The ocean is coming. The fires are here. The inexorable violence of climate change has arrived, and the president of the United States still believes it’s a hoax. Because he does, efforts to mitigate the onrushing, inevitable damage are not begun, or are deliberately undone. There is no good time for someone like Donald Trump to be in charge of the country, but there can be no doubt that his ascendancy has come at the worst possible moment for the planet.
Two days after the Camp Fire began, when the full scope of the calamity was becoming evident, Trump took to Twitter to weigh in with his thoughts on the matter. “There is no reason for these massive, deadly and costly forest fires in California except that forest management is so poor,” he wrote at 2:08 am. “Billions of dollars are given each year, with so many lives lost, all because of gross mismanagement of the forests. Remedy now, or no more Fed payments!”
“I was watching the firemen the other day,” Trump told Fox News before departing for a visit to the disaster zone last Friday, “and they were raking areas. They were raking areas! They’re raking trees, little trees like this — nut trees, little bushes, that you could see are totally dry. Weeds! And they’re raking them. They’re on fire. That should have been all raked out. You wouldn’t have the fires.”
The next day, Trump stood with outgoing Governor Brown and incoming Gov. Gavin Newsome in a pall of smoke too thick for the helicopter rotors to clear. “You’ve got to take care of the floors,” he said with the ruins of Paradise still smoldering behind him. “You know, the floors of the forest, very important. I was with the president of Finland and he said, ‘We have a much different — we’re a forest nation.’ He called it a forest nation, and they spent a lot of time on raking and cleaning and doing things. And they don’t have any problem. And when they do, it’s a very small problem.”
At the end of the Paradise press conference, Trump was asked point-blank if he believed climate change had a hand in the deadly fires. “No,” he replied bluntly. “I have a strong opinion,” he continued. “I want great climate.
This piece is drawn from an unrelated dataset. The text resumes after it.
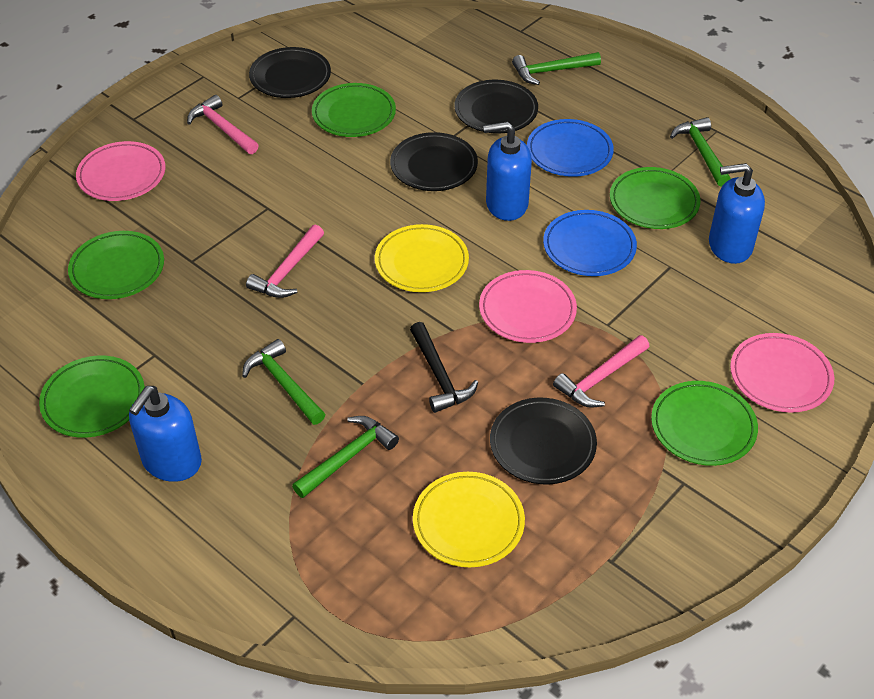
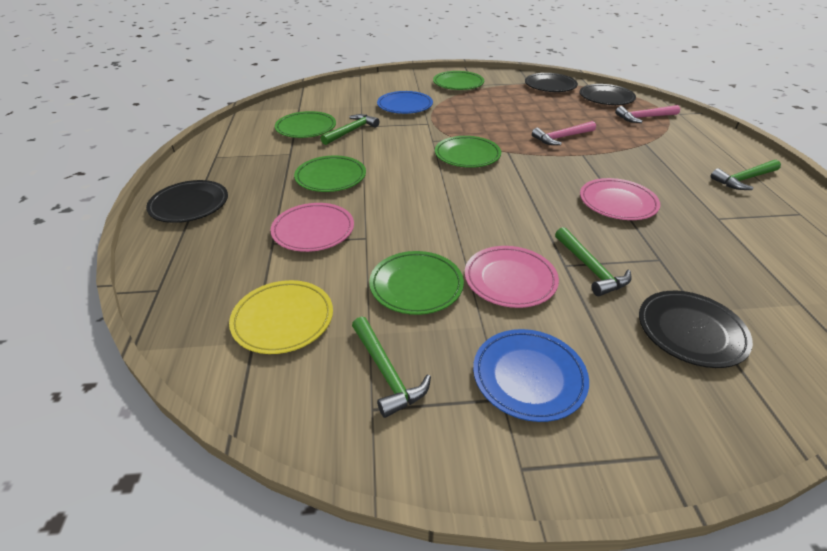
black hammer: 1 -> 0
blue soap dispenser: 3 -> 0
pink hammer: 3 -> 2
yellow plate: 2 -> 1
We’re going to have that, and we’re going to have forests that are very safe. That’s happening as we speak.”
And that, as they say, is that.
“We need the governor to have [the] National Guard in place in the foothills during high fire danger conditions when there are high winds,” Chico resident Susan Sullivan told Truthout. “They can help with evacuation so the firefighters can fight the fires. If it is impossible to evacuate people, there has to be a safe space for them to gather. And we need sirens in the foothills to alert people, and bullhorns. We need lists of people in senior mobile home parks, rest homes and senior group homes, so that the vulnerable are accounted for and helped to evacuate in a timely manner.”
These are but a few of the sensible solutions being offered by those who live with the threat of wildfires every day. When the highest authority in the land disavows one of the core causes of the fires and counsels raking the trees as an answer to this highly complex problem, however, only a single certainty remains: There will be more and larger fires to come, and the price to be paid — in lives, health and property — will continue to rise.